Relatives have a strange way of keeping track of what is happening in their family members’ lives. A few years ago I received a telephone call from my first cousin who was keen to find out if I had found someone interesting in my life. Being divorced and a single parent for almost six years, she probably thought I deserved a second chance at love. When she did not receive an answer in the affirmative, she narrated a story of some Indian woman who had moved to Australia, met an entrepreneur, had fallen in love with him and had moved on to a live-in relationship. She was dissuading me from marriage and persuading me to look for love in temporary relationships.
I think my first cousin who had my welfare at her heart had not viewed films like ‘The Stepfather’. In this wide world, when you meet someone it takes some time for us to figure out if the object of your affection has a criminal record or is a pedophile or has any other anti-social issues.

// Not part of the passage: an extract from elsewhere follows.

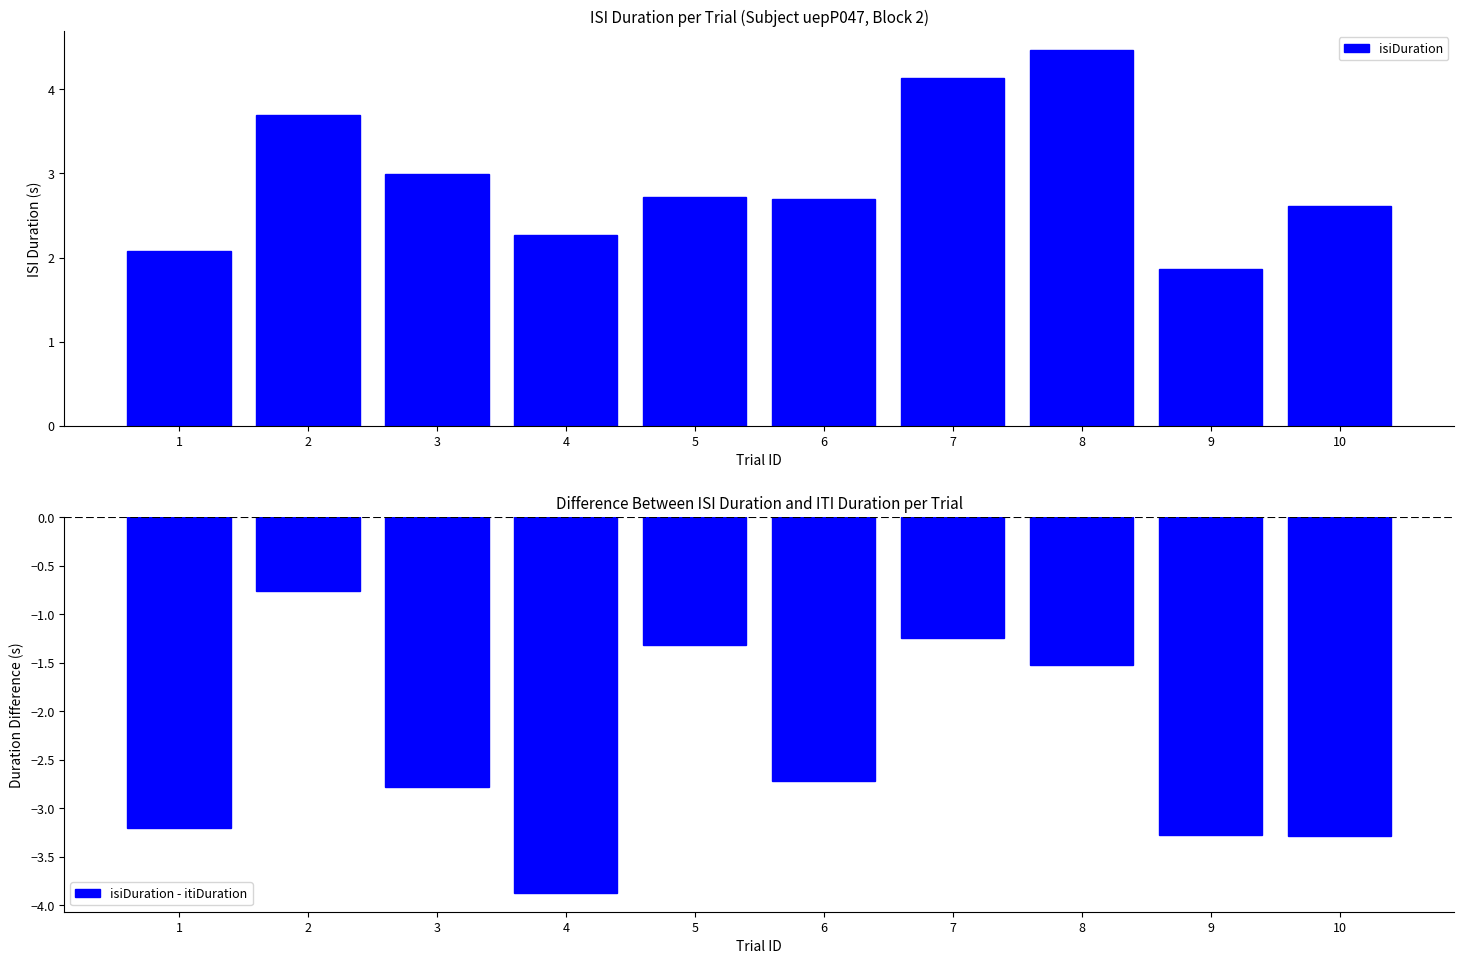

What is the average value of the isiDuration - itiDuration series?

-2.4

She probably did not know that a couple in a de facto relationship is eligible to determine financial settlements in the same way as married couples. So, a break-up would then lead me back to square one. The maxim ‘Appearances are deceptive’ must have slipped out of her mind. I mean, though there are plenty of fish in the sea who look robust outwardly in their late thirties or mid forties, the probability of finding one who is not HIV+ or a heart patient and does not have cancer or any other form of chronic illness or ailments becomes less.

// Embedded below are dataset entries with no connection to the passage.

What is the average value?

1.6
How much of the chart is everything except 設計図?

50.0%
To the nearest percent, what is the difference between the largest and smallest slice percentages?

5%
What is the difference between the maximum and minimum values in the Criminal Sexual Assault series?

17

On a humorous note, I finally figured out why it was very difficult for me to find someone who could sweep me off my feet. Firstly, I have a grey head on my not-so-green shoulders; secondly I am not eighteen or less to fall head over heels in love with someone blindly; thirdly, after several experiences in this male dominated society, it is becoming increasingly difficult to find a partner who is selfless or someone who could sustain your interest for a longer period of time as most control freaks are caught off-guard in a short span. Eventually, even if I am fortunate to find some one flawless, I cannot guarantee that in a year’s time a small voice at the back of my head would not reiterate “you could have done better”. In other words, whether you are a male or a female, you will reach a point in your life when you will entertain the thought ”The grass is always greener on the other side.”

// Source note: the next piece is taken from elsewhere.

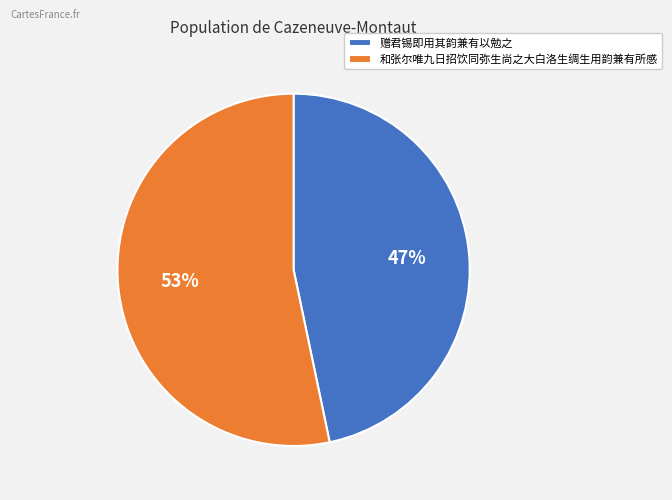

Is there any slice that represents more than half of the pie?

Yes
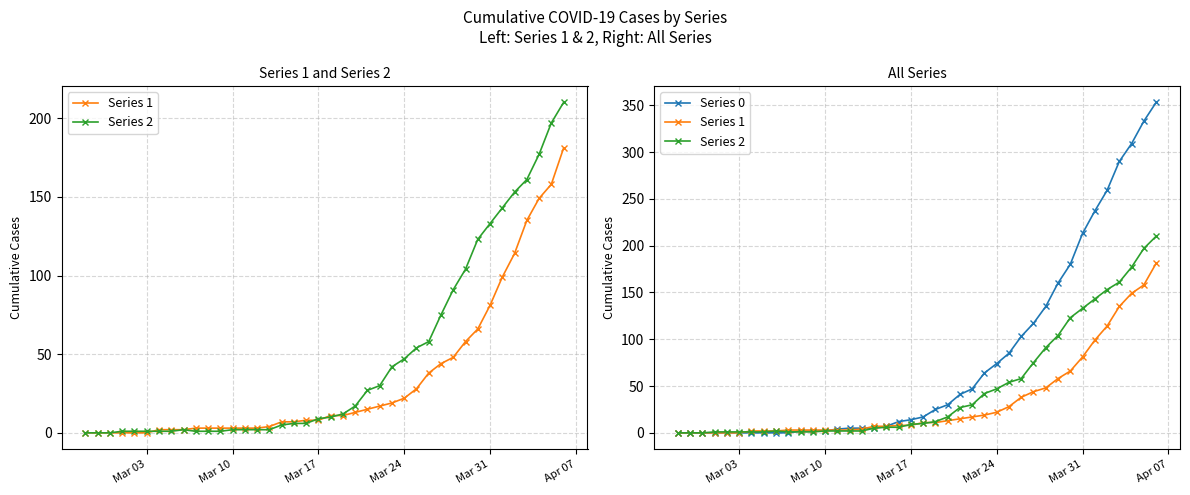

What position from the left is Mar 24?

4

Since I am an ardent admirer of Epicurus, I am in consensus with the philosophy ”pleasure is the greatest good but of the restricted kind” and that ”mental pleasure is regarded more highly than physical, and the ultimate pleasure is to be free from anxiety and mental pain.” Who can deny the truth that variety is the spice of life? This gives rise to the ultimate question, ‘Why should I settle for one if I were to digress later?’